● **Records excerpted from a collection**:
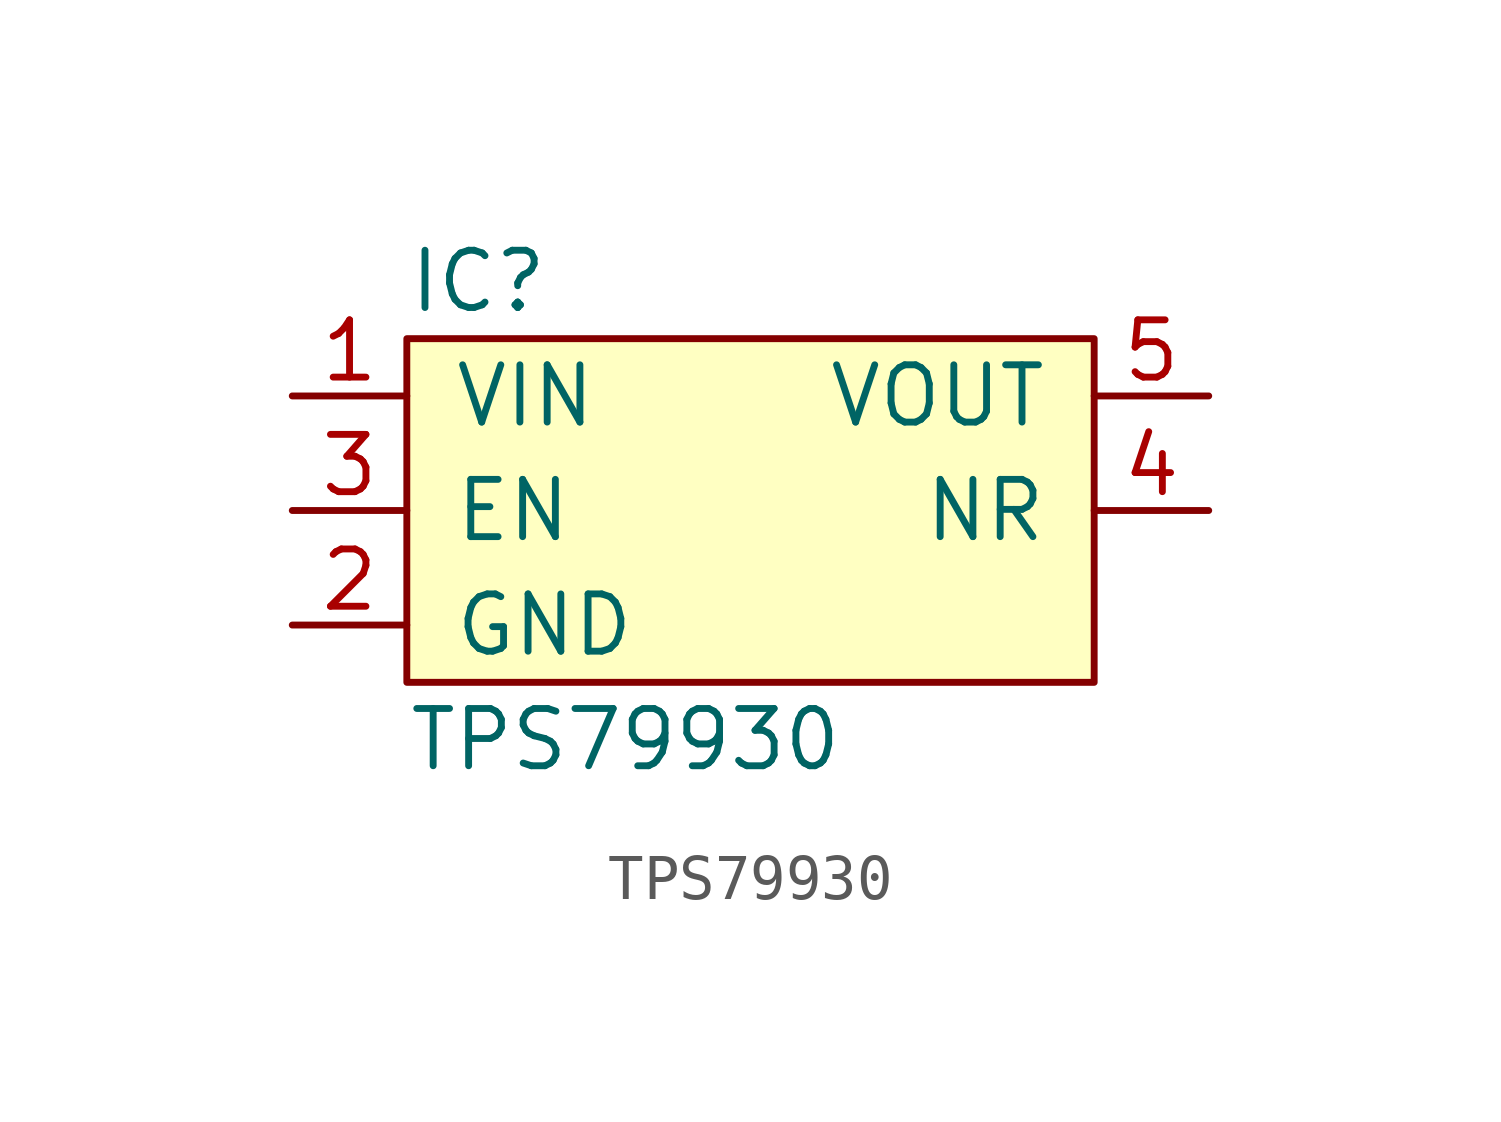
<source format=kicad_sym>
(kicad_symbol_lib
  (version 20211014)
  (generator agg_kicad.build_lib_ic)
  (symbol "TPS79930"
    (pin_names
      (offset 1.016))
    (property Reference IC
      (at -7.62 5.08 0)
      (effects (font (size 1.27 1.27)) (justify left)))
    (property Value "TPS79930"
      (at -7.62 -5.08 0)
      (effects (font (size 1.27 1.27)) (justify left)))
    (symbol "TPS79930_0_0"
      (rectangle (start -7.62 3.81) (end 7.62 -3.81) (stroke (width 0) (type default) (color 0 0 0 0)) (fill (type background)))
      (pin power_in line (at -10.16 2.54 0) (length 2.54) (name VIN (effects (font (size 1.27 1.27)))) (number "1" (effects (font (size 1.27 1.27)))))
      (pin input line (at -10.16 0 0) (length 2.54) (name EN (effects (font (size 1.27 1.27)))) (number "3" (effects (font (size 1.27 1.27)))))
      (pin power_in line (at -10.16 -2.54 0) (length 2.54) (name GND (effects (font (size 1.27 1.27)))) (number "2" (effects (font (size 1.27 1.27)))))
      (pin power_out line (at 10.16 2.54 180) (length 2.54) (name VOUT (effects (font (size 1.27 1.27)))) (number "5" (effects (font (size 1.27 1.27)))))
      (pin input line (at 10.16 0 180) (length 2.54) (name NR (effects (font (size 1.27 1.27)))) (number "4" (effects (font (size 1.27 1.27))))))))
</source>
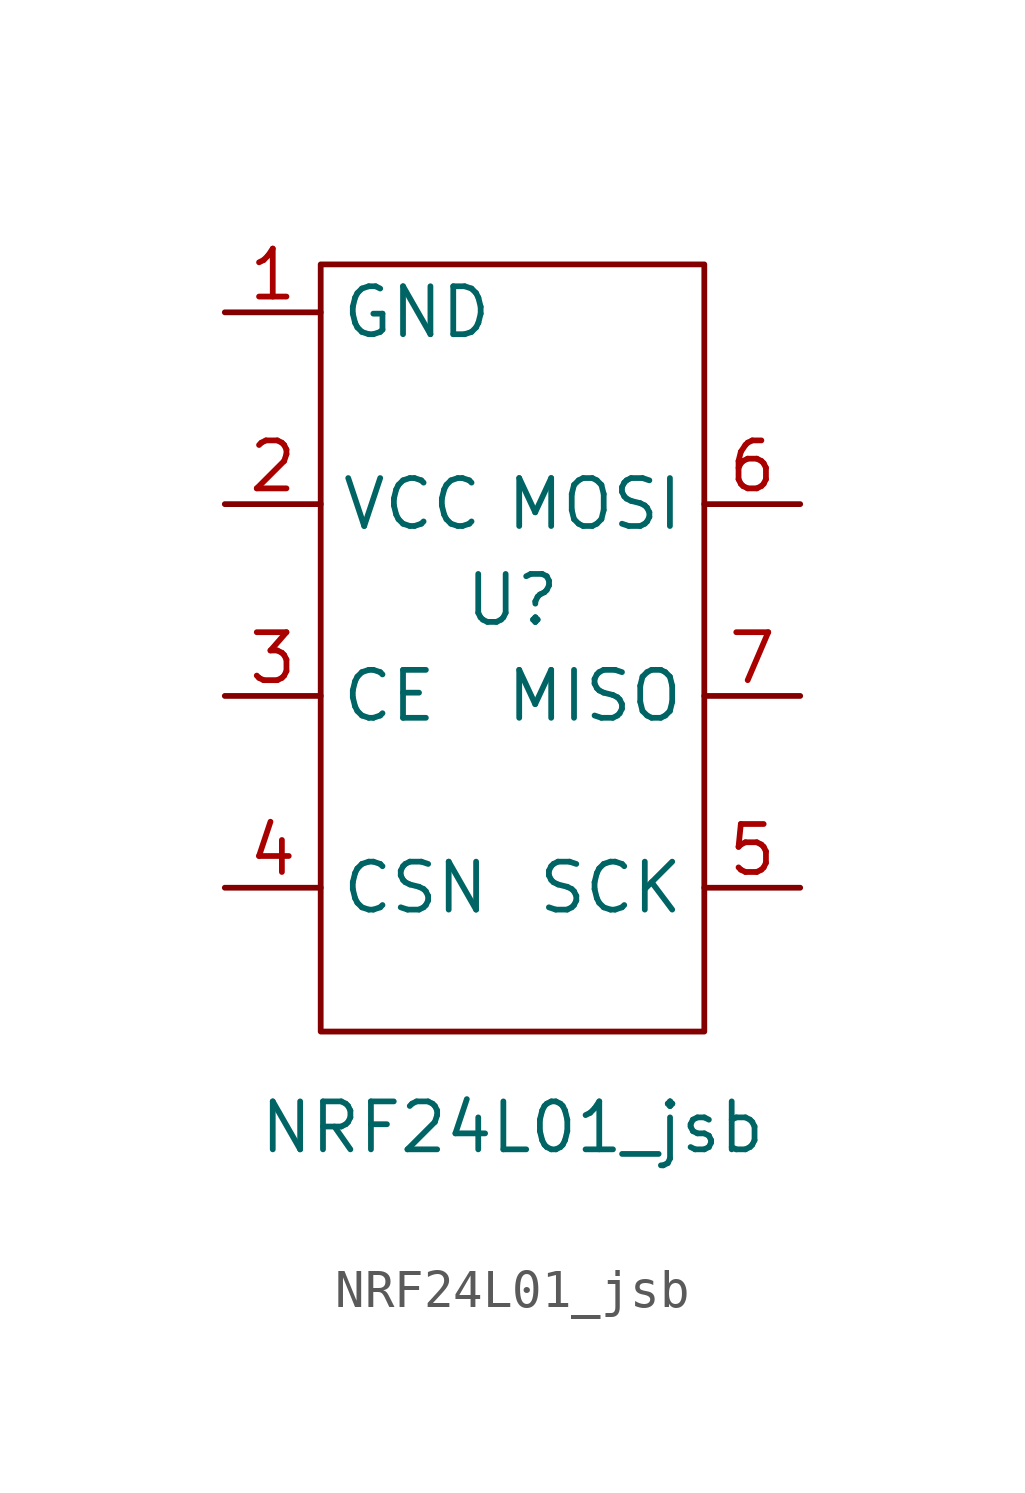
<source format=kicad_sym>
(kicad_symbol_lib
  (version 20211014)
  (generator kicad_symbol_editor)
  (symbol "NRF24L01_jsb"
    (property "Reference" "U"
      (at 0 0 0)
      (effects (font (size 1.27 1.27))))
    (property "Value" "NRF24L01_jsb"
      (at 0 -13.97 0)
      (effects (font (size 1.27 1.27))))
    (symbol "NRF24L01_jsb_0_1"
      (rectangle (start -5.08 8.89) (end 5.08 -11.43) (stroke (width 0) (type default) (color 0 0 0 0)) (fill (type none))))
    (symbol "NRF24L01_jsb_1_1"
      (pin input line (at -7.62 7.62 0) (length 2.54) (name "GND" (effects (font (size 1.27 1.27)))) (number "1" (effects (font (size 1.27 1.27)))))
      (pin input line (at -7.62 2.54 0) (length 2.54) (name "VCC" (effects (font (size 1.27 1.27)))) (number "2" (effects (font (size 1.27 1.27)))))
      (pin input line (at -7.62 -2.54 0) (length 2.54) (name "CE" (effects (font (size 1.27 1.27)))) (number "3" (effects (font (size 1.27 1.27)))))
      (pin input line (at -7.62 -7.62 0) (length 2.54) (name "CSN" (effects (font (size 1.27 1.27)))) (number "4" (effects (font (size 1.27 1.27)))))
      (pin input line (at 7.62 -7.62 180) (length 2.54) (name "SCK" (effects (font (size 1.27 1.27)))) (number "5" (effects (font (size 1.27 1.27)))))
      (pin input line (at 7.62 2.54 180) (length 2.54) (name "MOSI" (effects (font (size 1.27 1.27)))) (number "6" (effects (font (size 1.27 1.27)))))
      (pin output line (at 7.62 -2.54 180) (length 2.54) (name "MISO" (effects (font (size 1.27 1.27)))) (number "7" (effects (font (size 1.27 1.27))))))))
</source>
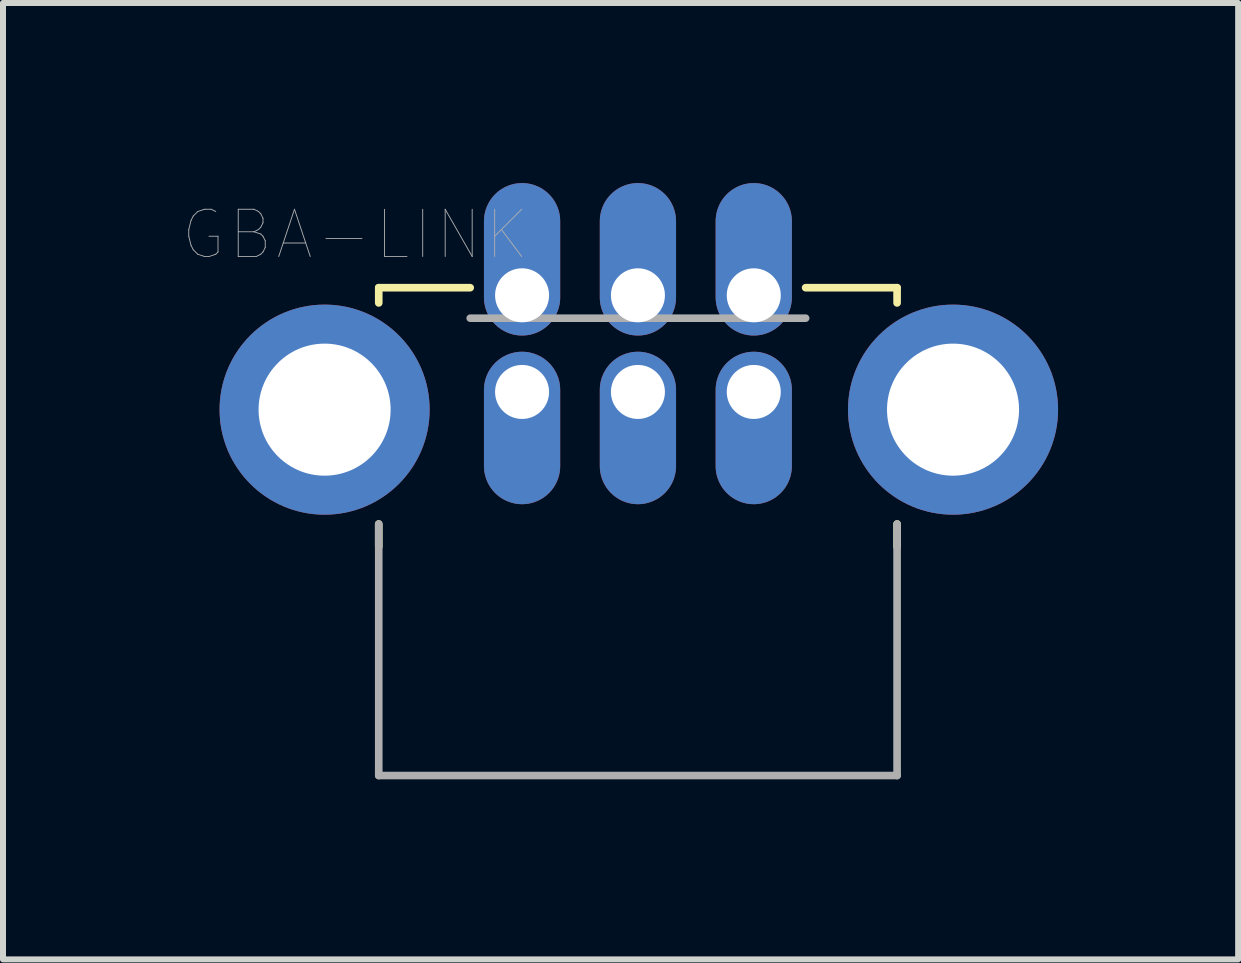
<source format=kicad_pcb>
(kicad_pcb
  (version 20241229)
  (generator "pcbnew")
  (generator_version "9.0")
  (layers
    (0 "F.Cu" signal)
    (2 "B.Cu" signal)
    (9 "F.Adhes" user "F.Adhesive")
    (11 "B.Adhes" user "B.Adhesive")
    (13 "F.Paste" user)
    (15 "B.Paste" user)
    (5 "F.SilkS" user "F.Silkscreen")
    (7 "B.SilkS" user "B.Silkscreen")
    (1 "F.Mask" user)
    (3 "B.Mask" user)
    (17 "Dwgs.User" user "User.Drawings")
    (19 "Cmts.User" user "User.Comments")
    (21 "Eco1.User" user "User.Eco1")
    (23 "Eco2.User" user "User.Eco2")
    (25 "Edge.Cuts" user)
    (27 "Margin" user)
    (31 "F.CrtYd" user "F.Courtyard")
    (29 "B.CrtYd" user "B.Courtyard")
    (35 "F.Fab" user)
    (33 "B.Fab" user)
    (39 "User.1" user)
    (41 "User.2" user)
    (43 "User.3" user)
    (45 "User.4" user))
  (footprint "GBA-LINK"
    (layer "F.Cu")
    (at 7.578 1.87)
    (property "Reference" "GBA-LINK" (at -4.71 -1.01 0) (layer "F.Fab") (effects (font (size 0.787 0.787) (thickness 0.015))))
    (attr through_hole)
    (fp_line (start -4.318 0.127) (end -4.318 -0.127) (stroke (width 0.127) (type solid)) (layer "F.SilkS"))
    (fp_line (start -4.318 4.191) (end -4.318 3.81) (stroke (width 0.127) (type solid)) (layer "F.SilkS"))
    (fp_line (start -2.794 -0.127) (end -4.318 -0.127) (stroke (width 0.127) (type solid)) (layer "F.SilkS"))
    (fp_line (start 4.318 -0.127) (end 2.794 -0.127) (stroke (width 0.127) (type solid)) (layer "F.SilkS"))
    (fp_line (start 4.318 0.127) (end 4.318 -0.127) (stroke (width 0.127) (type solid)) (layer "F.SilkS"))
    (fp_line (start 4.318 4.191) (end 4.318 3.81) (stroke (width 0.127) (type solid)) (layer "F.SilkS"))
    (fp_line (start -4.318 8.001) (end -4.318 3.81) (stroke (width 0.127) (type solid)) (layer "F.Fab"))
    (fp_line (start -4.318 8.001) (end 4.318 8.001) (stroke (width 0.127) (type solid)) (layer "F.Fab"))
    (fp_line (start -2.794 0.381) (end 2.794 0.381) (stroke (width 0.127) (type solid)) (layer "F.Fab"))
    (fp_line (start 4.318 8.001) (end 4.318 3.81) (stroke (width 0.127) (type solid)) (layer "F.Fab"))
    (pad "1" thru_hole oval (at 1.93 0) (size 1.27 2.54) (drill 0.9 (offset 0 -0.6)) (layers "*.Cu" "*.Mask"))
    (pad "2" thru_hole oval (at 1.93 1.61) (size 1.27 2.54) (drill 0.9 (offset 0 0.6)) (layers "*.Cu" "*.Mask"))
    (pad "3" thru_hole oval (at 0 0) (size 1.27 2.54) (drill 0.9 (offset 0 -0.6)) (layers "*.Cu" "*.Mask"))
    (pad "4" thru_hole oval (at 0 1.61) (size 1.27 2.54) (drill 0.9 (offset 0 0.6)) (layers "*.Cu" "*.Mask"))
    (pad "5" thru_hole oval (at -1.93 0) (size 1.27 2.54) (drill 0.9 (offset 0 -0.6)) (layers "*.Cu" "*.Mask"))
    (pad "6" thru_hole oval (at -1.93 1.61) (size 1.27 2.54) (drill 0.9 (offset 0 0.6)) (layers "*.Cu" "*.Mask"))
    (pad "7" thru_hole circle (at -5.22 1.905) (size 3.5 3.5) (drill 2.2) (layers "*.Cu" "*.Mask"))
    (pad "8" thru_hole circle (at 5.25 1.905) (size 3.5 3.5) (drill 2.2) (layers "*.Cu" "*.Mask")))
  (gr_rect
    (start -3 -3)
    (end 17.578 12.934)
    (stroke (width 0.1) (type default))
    (fill no)
    (layer "Edge.Cuts")))
</source>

● **Exercise**: Copy every line in the entries above that has the string "Silkscreen" in it.

● **Response area**:
    (5 "F.SilkS" user "F.Silkscreen")
    (7 "B.SilkS" user "B.Silkscreen")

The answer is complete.